== Entries provided

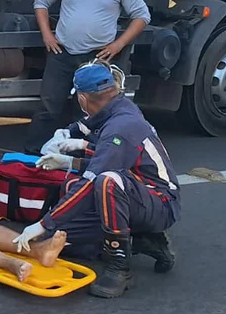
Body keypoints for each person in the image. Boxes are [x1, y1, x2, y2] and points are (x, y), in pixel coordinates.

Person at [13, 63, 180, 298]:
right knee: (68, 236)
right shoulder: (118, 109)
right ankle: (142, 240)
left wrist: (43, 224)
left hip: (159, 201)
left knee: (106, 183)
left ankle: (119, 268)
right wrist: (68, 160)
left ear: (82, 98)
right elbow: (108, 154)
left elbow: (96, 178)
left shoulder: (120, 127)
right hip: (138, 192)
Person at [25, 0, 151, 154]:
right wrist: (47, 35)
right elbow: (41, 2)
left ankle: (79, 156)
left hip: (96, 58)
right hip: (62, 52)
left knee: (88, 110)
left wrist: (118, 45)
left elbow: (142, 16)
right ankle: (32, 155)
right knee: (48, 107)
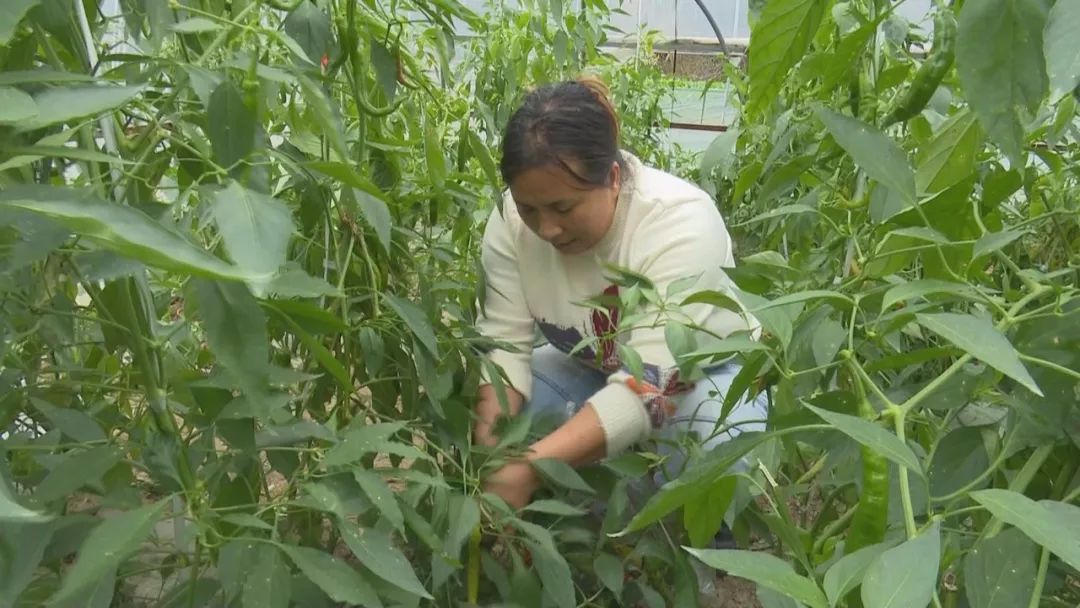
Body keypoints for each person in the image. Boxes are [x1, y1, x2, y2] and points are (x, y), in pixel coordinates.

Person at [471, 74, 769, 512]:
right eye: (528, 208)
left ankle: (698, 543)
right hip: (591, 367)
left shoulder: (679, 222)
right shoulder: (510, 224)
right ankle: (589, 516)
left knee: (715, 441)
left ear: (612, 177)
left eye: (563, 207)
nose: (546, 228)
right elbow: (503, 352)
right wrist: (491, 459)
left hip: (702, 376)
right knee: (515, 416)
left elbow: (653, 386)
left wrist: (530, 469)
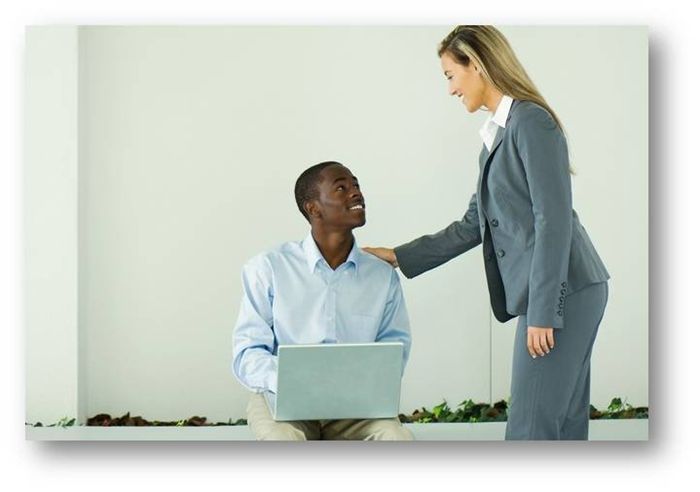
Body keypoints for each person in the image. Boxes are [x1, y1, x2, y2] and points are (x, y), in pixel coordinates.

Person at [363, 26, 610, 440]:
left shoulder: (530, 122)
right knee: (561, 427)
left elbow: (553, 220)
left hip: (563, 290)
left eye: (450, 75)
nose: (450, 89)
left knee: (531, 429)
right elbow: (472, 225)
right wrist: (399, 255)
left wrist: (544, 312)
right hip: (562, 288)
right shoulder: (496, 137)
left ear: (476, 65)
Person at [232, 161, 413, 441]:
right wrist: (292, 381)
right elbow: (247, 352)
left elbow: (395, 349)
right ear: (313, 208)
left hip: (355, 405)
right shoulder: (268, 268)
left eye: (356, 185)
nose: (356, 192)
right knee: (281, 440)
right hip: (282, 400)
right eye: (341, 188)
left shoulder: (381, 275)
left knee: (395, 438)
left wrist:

====

Quote in full the listing given above; the images are to be left out.

# Answer to this exercise
Body keypoints for each person in the image. Boxes are [x1, y1, x2, y2] and points are (x, y), in pixel coordinates.

Person at [13, 63, 180, 298]:
right knee: (68, 236)
right shoulder: (118, 109)
right ankle: (142, 240)
left wrist: (43, 224)
left hip: (159, 201)
left knee: (106, 183)
left ankle: (119, 268)
right wrist: (68, 160)
left ear: (82, 98)
right elbow: (108, 154)
left elbow: (96, 178)
left shoulder: (120, 127)
right hip: (138, 192)
Person at [25, 0, 151, 154]:
right wrist: (47, 35)
right elbow: (41, 2)
left ankle: (79, 156)
left hip: (96, 58)
right hip: (62, 52)
left knee: (88, 110)
left wrist: (118, 45)
left elbow: (142, 16)
right ankle: (32, 155)
right knee: (48, 107)
Body keypoints for each person in the image. Boxes are [x1, y1, x2, y2] and points are (x, y), in pixel coordinates.

Person at [471, 74, 769, 512]:
right eye: (528, 208)
left ankle: (698, 543)
right hip: (591, 367)
left shoulder: (679, 222)
right shoulder: (510, 224)
right ankle: (589, 516)
left knee: (715, 441)
left ear: (612, 177)
left eye: (563, 207)
nose: (546, 228)
right elbow: (503, 352)
right wrist: (491, 459)
left hip: (702, 376)
right knee: (515, 416)
left elbow: (653, 386)
left wrist: (530, 469)
Body keypoints for each person in the image. Boxes are [x1, y1, x2, y2] and points are (x, y), in pixel coordinates.

Person at [363, 26, 610, 440]:
left shoulder: (530, 122)
right knee: (561, 427)
left elbow: (553, 220)
left hip: (563, 290)
left eye: (450, 75)
nose: (450, 89)
left knee: (531, 429)
right elbow: (472, 225)
right wrist: (399, 255)
left wrist: (544, 312)
right hip: (562, 288)
right shoulder: (496, 137)
left ear: (476, 65)
Person at [232, 161, 413, 441]:
right wrist: (292, 381)
right elbow: (247, 352)
left elbow: (395, 349)
right ear: (313, 208)
left hip: (355, 405)
right shoulder: (268, 268)
left eye: (356, 185)
nose: (356, 192)
right knee: (281, 440)
right hip: (282, 400)
right eye: (341, 188)
left shoulder: (381, 275)
left knee: (395, 438)
left wrist:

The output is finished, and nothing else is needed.